> [Work to be completed] Copy the lines below verbatim, but only from the line containing "980 330 20.22" through the end of the data.

---+---

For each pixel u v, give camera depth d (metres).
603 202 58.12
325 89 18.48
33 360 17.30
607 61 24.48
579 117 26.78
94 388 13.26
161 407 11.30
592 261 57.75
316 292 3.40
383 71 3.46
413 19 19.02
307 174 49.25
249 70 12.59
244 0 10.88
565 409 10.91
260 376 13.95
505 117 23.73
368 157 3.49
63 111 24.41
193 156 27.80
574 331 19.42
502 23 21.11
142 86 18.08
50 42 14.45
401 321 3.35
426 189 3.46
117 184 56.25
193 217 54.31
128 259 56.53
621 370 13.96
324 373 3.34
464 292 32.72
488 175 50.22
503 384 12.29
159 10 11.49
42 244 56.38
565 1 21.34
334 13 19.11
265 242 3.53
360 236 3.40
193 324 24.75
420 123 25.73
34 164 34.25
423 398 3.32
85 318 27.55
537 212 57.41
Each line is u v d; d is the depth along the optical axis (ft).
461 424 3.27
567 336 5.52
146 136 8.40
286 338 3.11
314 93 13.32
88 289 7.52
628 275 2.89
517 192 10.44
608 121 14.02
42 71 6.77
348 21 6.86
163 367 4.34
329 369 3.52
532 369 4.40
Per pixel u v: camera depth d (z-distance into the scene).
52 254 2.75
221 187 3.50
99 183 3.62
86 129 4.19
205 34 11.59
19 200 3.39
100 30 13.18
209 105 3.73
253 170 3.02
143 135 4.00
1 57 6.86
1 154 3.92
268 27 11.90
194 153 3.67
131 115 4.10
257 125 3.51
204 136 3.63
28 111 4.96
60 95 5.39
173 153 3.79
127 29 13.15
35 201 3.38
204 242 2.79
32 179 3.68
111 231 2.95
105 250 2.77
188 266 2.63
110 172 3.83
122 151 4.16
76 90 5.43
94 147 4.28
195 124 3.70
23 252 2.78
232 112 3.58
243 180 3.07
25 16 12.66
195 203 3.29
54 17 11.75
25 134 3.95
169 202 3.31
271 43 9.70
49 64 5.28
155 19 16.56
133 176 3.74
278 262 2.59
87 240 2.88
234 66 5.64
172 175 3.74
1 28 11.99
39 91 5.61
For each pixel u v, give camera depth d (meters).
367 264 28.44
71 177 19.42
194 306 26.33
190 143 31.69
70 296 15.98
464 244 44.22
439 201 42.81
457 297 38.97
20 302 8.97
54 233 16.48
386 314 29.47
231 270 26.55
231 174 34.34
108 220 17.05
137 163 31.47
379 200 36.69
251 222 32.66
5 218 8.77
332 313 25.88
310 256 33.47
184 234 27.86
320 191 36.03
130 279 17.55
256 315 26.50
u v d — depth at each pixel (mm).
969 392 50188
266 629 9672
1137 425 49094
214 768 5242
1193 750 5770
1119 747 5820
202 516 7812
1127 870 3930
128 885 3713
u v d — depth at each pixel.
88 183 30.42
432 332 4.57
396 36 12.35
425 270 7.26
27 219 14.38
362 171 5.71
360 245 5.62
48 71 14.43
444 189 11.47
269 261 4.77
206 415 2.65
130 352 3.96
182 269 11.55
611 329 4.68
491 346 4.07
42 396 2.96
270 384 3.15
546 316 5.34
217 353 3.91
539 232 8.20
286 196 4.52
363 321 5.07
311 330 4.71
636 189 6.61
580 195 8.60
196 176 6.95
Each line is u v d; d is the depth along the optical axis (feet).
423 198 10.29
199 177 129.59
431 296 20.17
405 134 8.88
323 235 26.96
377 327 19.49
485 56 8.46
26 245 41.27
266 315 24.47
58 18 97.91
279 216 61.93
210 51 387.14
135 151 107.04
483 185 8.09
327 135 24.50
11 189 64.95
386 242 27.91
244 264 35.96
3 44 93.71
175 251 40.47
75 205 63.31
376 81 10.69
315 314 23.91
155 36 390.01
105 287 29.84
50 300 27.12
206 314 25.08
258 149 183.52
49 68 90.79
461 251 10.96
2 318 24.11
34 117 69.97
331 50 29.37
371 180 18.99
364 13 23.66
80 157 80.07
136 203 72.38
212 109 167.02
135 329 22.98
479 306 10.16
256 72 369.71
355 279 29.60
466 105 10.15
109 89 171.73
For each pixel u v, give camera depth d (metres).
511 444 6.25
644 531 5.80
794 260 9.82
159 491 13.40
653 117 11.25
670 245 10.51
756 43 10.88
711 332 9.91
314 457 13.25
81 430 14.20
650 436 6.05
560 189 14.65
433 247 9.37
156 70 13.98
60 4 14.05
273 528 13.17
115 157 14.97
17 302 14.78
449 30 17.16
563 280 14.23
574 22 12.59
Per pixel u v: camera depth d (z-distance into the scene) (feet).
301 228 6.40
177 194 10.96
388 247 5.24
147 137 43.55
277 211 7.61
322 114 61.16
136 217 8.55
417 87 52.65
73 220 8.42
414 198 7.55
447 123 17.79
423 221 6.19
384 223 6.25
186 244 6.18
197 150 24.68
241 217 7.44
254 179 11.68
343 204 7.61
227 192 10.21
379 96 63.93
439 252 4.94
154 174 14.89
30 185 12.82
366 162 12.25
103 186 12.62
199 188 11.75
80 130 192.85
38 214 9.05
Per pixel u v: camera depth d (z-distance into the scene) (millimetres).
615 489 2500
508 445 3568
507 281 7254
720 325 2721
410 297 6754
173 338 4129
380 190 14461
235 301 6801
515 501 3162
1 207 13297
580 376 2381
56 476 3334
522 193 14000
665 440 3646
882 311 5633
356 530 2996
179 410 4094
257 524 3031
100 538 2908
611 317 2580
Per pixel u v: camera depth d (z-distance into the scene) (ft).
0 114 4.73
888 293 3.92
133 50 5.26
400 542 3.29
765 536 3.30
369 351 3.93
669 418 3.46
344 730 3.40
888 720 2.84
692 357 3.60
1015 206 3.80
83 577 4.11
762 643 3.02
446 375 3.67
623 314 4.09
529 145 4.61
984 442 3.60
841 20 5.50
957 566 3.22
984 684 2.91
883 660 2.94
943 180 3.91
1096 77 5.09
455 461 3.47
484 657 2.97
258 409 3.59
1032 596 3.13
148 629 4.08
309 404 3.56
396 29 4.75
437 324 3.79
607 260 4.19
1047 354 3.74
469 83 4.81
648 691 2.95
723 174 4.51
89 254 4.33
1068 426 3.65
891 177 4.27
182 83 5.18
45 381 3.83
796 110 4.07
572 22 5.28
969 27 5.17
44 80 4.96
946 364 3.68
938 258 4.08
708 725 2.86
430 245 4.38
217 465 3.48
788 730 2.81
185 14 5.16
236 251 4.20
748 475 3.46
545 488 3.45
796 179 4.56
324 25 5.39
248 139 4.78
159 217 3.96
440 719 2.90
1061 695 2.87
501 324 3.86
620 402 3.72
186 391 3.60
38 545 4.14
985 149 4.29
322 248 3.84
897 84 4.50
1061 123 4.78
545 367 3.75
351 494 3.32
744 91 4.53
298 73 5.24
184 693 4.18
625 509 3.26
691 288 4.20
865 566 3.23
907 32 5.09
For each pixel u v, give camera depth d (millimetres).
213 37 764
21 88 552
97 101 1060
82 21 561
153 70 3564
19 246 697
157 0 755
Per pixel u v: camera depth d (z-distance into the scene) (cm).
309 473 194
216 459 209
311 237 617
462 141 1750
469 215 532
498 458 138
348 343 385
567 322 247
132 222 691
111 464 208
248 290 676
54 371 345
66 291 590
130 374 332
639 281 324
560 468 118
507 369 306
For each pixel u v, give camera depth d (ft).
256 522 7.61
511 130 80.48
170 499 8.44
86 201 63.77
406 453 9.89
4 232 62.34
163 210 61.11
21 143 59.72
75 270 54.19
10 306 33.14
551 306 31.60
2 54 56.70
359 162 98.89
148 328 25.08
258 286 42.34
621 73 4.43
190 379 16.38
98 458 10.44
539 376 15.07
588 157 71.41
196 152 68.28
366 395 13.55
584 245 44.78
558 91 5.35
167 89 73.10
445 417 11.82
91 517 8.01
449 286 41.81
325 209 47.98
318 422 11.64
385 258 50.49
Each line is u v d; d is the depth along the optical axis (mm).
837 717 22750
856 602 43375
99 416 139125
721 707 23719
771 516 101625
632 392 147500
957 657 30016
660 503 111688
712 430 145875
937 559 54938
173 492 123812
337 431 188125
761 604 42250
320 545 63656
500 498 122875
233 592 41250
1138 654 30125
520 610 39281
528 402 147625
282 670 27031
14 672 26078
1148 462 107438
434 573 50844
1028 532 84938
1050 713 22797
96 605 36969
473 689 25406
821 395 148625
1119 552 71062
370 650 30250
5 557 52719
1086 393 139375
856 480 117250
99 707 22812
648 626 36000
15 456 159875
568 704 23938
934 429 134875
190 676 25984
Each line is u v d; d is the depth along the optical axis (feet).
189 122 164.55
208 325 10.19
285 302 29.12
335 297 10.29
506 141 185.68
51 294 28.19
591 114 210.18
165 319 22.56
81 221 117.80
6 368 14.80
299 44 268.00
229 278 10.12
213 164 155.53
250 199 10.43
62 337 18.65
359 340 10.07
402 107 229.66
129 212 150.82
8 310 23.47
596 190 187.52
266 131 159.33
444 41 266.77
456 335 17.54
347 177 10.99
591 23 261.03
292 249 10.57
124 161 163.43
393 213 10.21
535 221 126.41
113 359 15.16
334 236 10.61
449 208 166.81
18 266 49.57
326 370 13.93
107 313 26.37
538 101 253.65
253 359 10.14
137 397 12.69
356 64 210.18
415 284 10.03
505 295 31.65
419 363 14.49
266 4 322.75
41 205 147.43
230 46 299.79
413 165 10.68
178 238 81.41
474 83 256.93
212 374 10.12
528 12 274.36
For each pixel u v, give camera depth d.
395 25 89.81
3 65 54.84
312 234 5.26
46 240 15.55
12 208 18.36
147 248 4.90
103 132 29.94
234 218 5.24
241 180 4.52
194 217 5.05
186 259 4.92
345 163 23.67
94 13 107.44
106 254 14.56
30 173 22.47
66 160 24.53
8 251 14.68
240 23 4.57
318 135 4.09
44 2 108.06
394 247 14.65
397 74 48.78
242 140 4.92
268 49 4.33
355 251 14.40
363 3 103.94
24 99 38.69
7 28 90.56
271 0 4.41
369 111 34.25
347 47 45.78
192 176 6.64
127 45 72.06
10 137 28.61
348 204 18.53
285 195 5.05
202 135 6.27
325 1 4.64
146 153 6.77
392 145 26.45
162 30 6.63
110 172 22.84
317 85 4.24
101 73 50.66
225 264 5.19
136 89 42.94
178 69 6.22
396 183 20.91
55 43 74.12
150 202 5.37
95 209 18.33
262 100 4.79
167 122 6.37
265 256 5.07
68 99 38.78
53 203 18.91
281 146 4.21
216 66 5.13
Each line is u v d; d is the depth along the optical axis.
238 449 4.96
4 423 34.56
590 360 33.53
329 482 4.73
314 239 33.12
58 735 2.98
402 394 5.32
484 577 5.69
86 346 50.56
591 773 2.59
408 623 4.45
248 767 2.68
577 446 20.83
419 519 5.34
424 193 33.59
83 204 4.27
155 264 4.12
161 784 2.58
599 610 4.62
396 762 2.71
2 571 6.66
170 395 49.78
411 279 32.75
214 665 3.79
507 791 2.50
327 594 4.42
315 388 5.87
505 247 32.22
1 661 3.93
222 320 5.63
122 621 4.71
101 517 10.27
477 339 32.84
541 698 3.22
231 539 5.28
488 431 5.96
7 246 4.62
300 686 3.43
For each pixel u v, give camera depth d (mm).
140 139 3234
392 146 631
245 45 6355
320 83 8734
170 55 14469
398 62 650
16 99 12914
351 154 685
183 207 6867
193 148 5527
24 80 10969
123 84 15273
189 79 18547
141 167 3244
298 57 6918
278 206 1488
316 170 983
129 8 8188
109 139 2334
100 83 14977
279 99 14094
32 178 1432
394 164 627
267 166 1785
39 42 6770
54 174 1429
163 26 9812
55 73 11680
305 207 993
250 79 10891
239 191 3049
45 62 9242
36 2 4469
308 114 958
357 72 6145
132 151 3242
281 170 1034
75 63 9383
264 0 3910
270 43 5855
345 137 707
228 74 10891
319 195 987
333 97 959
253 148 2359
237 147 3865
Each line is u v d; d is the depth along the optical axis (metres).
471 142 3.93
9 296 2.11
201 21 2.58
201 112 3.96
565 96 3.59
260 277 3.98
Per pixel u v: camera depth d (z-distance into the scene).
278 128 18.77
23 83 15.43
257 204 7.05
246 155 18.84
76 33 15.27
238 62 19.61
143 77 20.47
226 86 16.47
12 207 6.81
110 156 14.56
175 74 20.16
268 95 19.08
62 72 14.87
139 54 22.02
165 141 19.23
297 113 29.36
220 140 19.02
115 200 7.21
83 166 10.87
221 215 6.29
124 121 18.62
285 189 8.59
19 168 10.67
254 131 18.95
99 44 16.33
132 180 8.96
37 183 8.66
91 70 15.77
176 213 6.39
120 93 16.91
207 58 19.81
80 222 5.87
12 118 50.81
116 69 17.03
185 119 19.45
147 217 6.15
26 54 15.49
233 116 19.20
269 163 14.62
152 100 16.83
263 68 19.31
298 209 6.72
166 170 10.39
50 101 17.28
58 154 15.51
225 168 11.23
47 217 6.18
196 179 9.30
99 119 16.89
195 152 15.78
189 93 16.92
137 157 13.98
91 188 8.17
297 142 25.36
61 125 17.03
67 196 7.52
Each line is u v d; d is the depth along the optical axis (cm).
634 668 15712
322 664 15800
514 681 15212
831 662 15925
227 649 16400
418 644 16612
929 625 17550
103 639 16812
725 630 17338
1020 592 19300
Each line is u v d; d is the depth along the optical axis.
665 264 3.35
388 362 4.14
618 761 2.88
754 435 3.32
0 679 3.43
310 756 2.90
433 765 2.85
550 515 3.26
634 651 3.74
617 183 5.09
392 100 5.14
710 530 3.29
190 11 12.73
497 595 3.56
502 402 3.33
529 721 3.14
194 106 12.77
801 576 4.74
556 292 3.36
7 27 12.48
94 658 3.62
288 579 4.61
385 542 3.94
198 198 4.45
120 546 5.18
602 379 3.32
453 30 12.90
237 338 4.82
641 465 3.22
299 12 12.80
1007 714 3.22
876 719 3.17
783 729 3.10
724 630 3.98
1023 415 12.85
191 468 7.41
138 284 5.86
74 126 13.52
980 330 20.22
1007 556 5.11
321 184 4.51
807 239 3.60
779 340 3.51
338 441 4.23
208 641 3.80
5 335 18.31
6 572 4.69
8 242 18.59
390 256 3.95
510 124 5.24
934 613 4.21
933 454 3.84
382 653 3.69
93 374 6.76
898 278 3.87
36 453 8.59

---+---

> [Solution for this problem]
980 330 20.22
1007 556 5.11
321 184 4.51
807 239 3.60
779 340 3.51
338 441 4.23
208 641 3.80
5 335 18.31
6 572 4.69
8 242 18.59
390 256 3.95
510 124 5.24
934 613 4.21
933 454 3.84
382 653 3.69
93 374 6.76
898 278 3.87
36 453 8.59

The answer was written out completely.